Enfin, et c’est important, nous souhaitons que le rendez-vous 2010 sur les retraites permette d’engager une refondation du système et de préparer une réforme structurelle, laquelle ne peut être conduite que sur une longue période, par exemple vingt ans.
La situation actuelle, caractérisée par la montée sourde de tensions intergénérationnelles, ne peut perdurer. C’est pourquoi nous proposons qu’un passage progressif à un système par points dans les régimes de base soit envisagé.
Les avantages attendus d’un régime par points sont en effet nombreux.
D’abord, toutes les cotisations versées au cours d’une carrière donnent des droits à pension et la pension versée est directement dépendante des cotisations cumulées.
Ensuite, les éléments de solidarité du système sont isolés et identifiables.
Enfin, un régime par points permet d’éviter de prendre des engagements qui ne peuvent être tenus : la valeur de service du point, contrôlée par les gestionnaires du régime – souvent les partenaires sociaux en France –, devient l’élément central de régulation tout en permettant un relèvement des cotisations. Celles-ci donnent alors de nouveaux droits à pension.

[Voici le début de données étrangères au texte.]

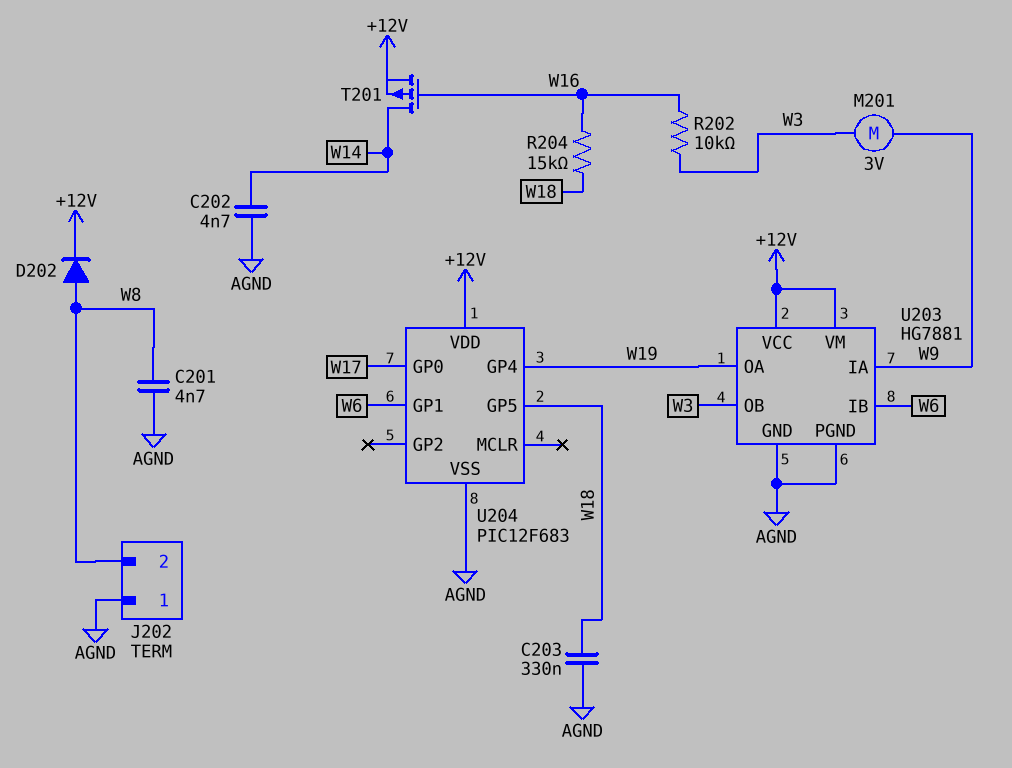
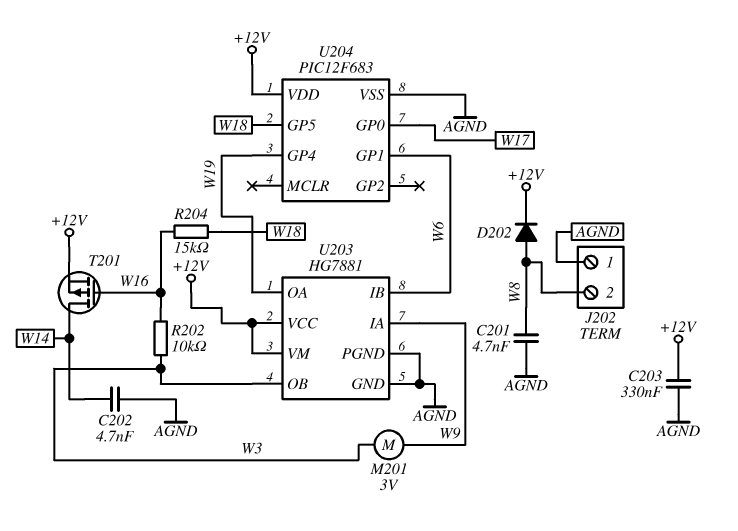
C203: 330nF (AGND, W18) -> 330nF (+12V, AGND)

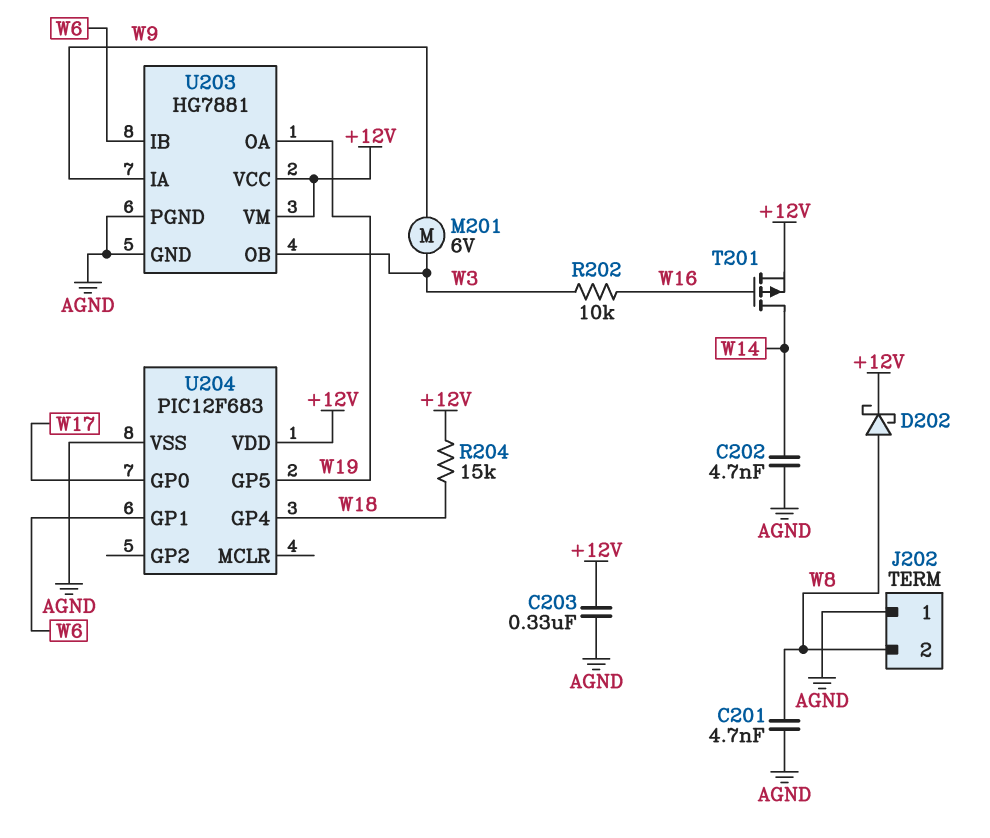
D202: diode (A W8, K +12V) -> schottky (A W8, K +12V)
M201: motor 3V (W3, W9) -> motor 6V (W3, W9)
R204: 15k (W16, W18) -> 15k (+12V, W18)
U204 pin GP4: W19 -> W18
U204 pin GP5: W18 -> W19

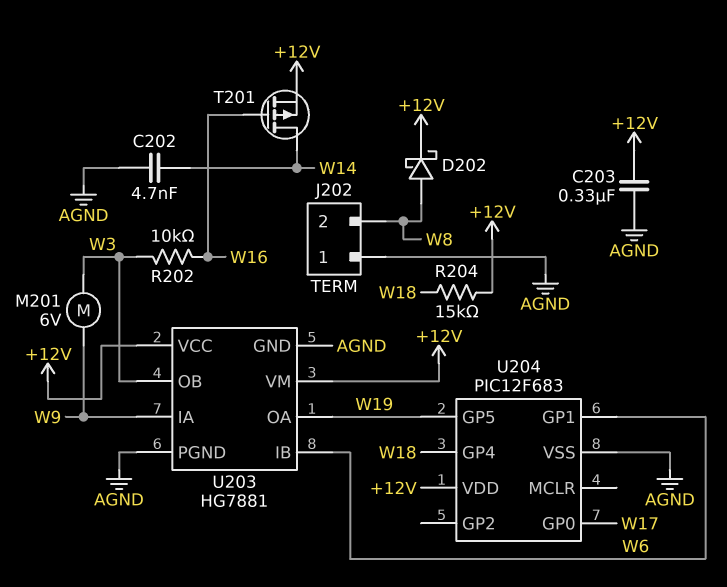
C201: 4.7nF (AGND, W8) -> none

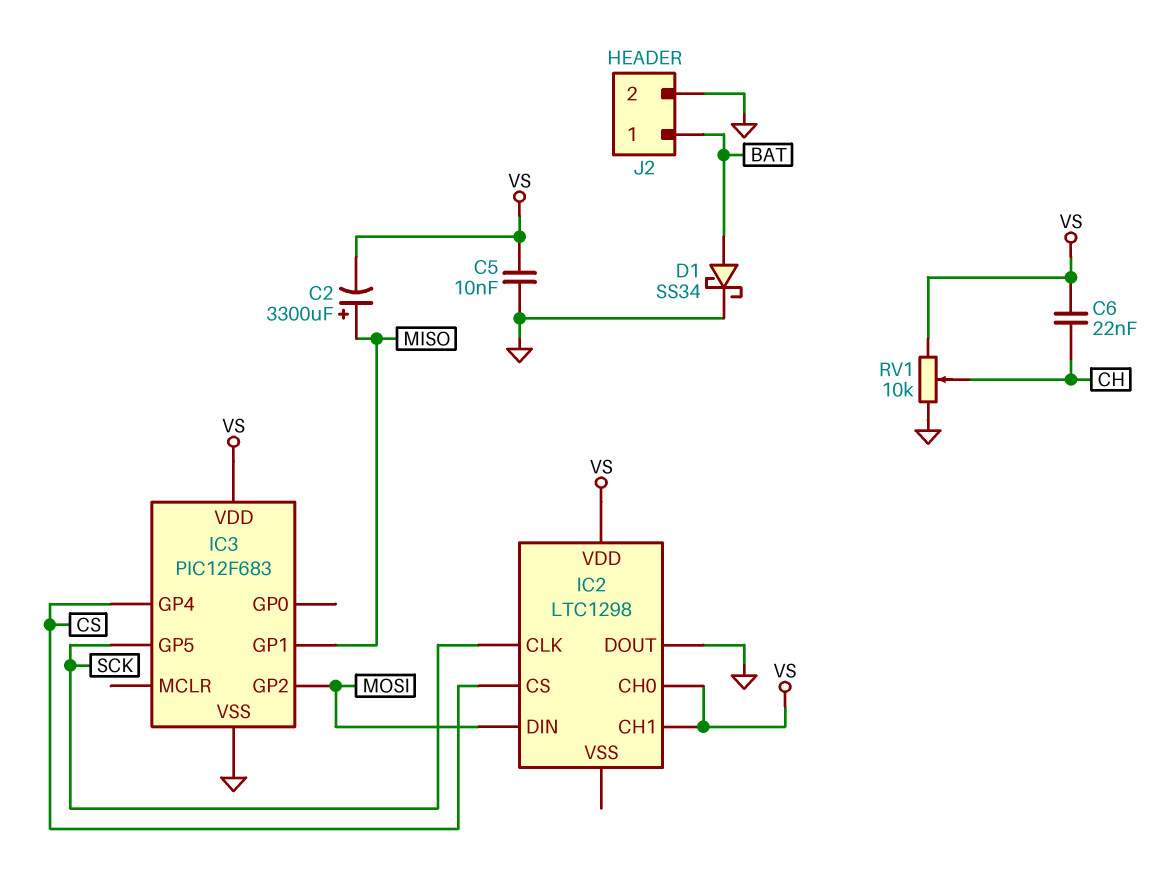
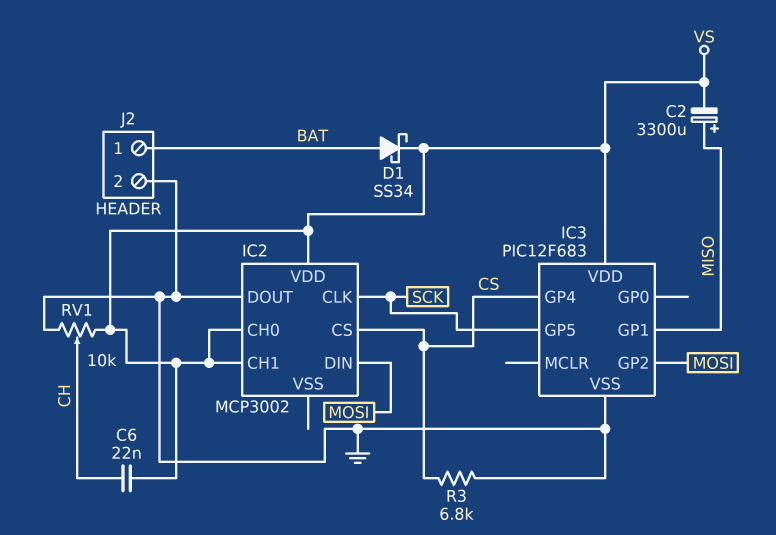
C5: 10nF (GND, VS) -> none
D1: schottky SS34 (A BAT, K GND) -> schottky SS34 (A BAT, K VS)
IC2: LTC1298 -> MCP3002
R3: none -> 6.8k (CS, GND)

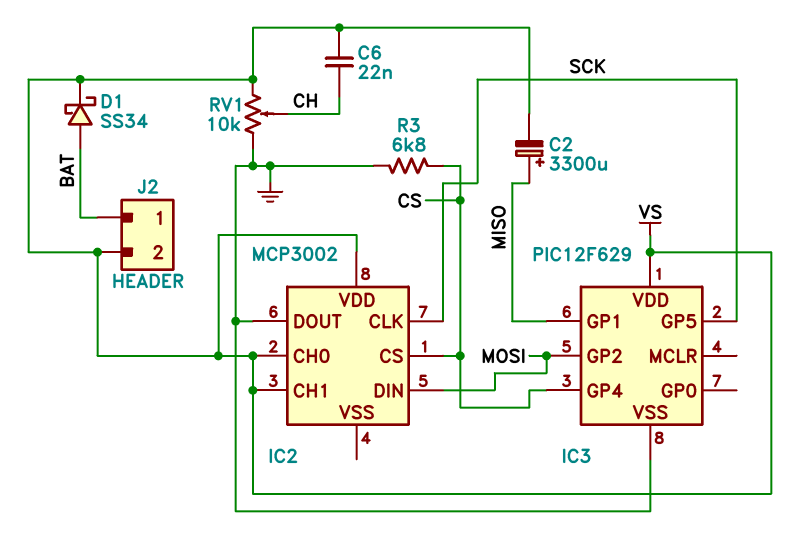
IC3: PIC12F683 -> PIC12F629
J2 pin 2: GND -> VS

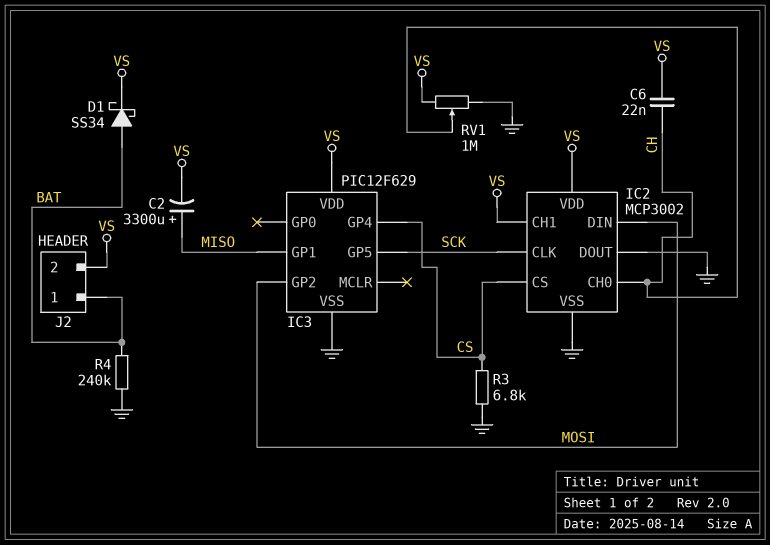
IC2 pin CH0: VS -> CH
IC2 pin VSS: none -> GND
R4: none -> 240k (BAT, GND)
RV1: 10k (GND, VS, wiper CH) -> 1M (GND, VS, wiper CH)

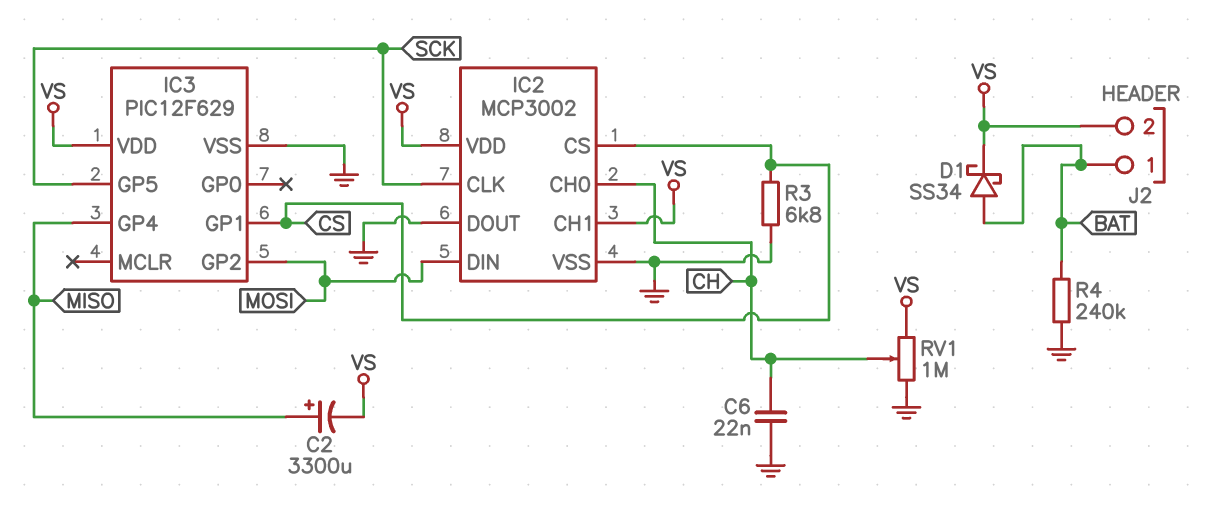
C6: 22nF (CH, VS) -> 22nF (CH, GND)
IC3 pin GP1: MISO -> CS
IC3 pin GP4: CS -> MISO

Un tel système est surtout particulièrement lisible pour les assurés, et donc susceptible de rassurer les jeunes générations, qui ne croient plus actuellement en notre modèle de retraite.
Le passage à un régime par points pourrait être accompagné de l’introduction de la neutralité actuarielle par génération, un élément essentiel du système de retraite suédois qui consiste à faire en sorte que chaque génération reçoive en pensions ce qu’elle a versé en cotisations. Le mécanisme est assorti d’un taux d’actualisation.
Ainsi, progressivement, ces évolutions permettraient d’instaurer une retraite choisie, puisque les salariés pourraient arbitrer de façon éclairée entre une durée d’activité plus longue ouvrant droit à une meilleure pension et une durée d’activité plus courte ouvrant droit à une pension plus faible. Une telle liberté de choix apparaît primordiale à nos yeux.
Nous avons volontairement rédigé cette proposition de manière imprécise, car une telle réforme ne peut qu’être le fruit d’un processus de débat bien plus large que la concertation organisée dans le cadre des rendez-vous périodiques sur les retraites. En Suède, le processus de refondation du système des retraites s’est étalé sur une quinzaine d’années.
Le projet de loi que nous examinerons à l’automne pourrait donc également devenir l’occasion de poser le principe de cette réforme et d’engager un grand débat dans le temps.
Ce débat pourrait permettre d’aborder globalement les conséquences du vieillissement de la population par le biais de sujets tels que les retraites, la maladie, la dépendance et le logement. On le sait, bien que les besoins soient en la matière considérables, les moyens financiers ne sont pas extensibles à l’infini. Il faudra donc faire des choix et fixer des priorités.
Pour conclure, permettez-moi de souhaiter que le rendez-vous de 2010, loin d’être uniquement financier et comptable, soit aussi l’occasion d’engager une véritable refondation du pacte intergénérationnel qui a autrefois présidé à la création de l’assurance vieillesse.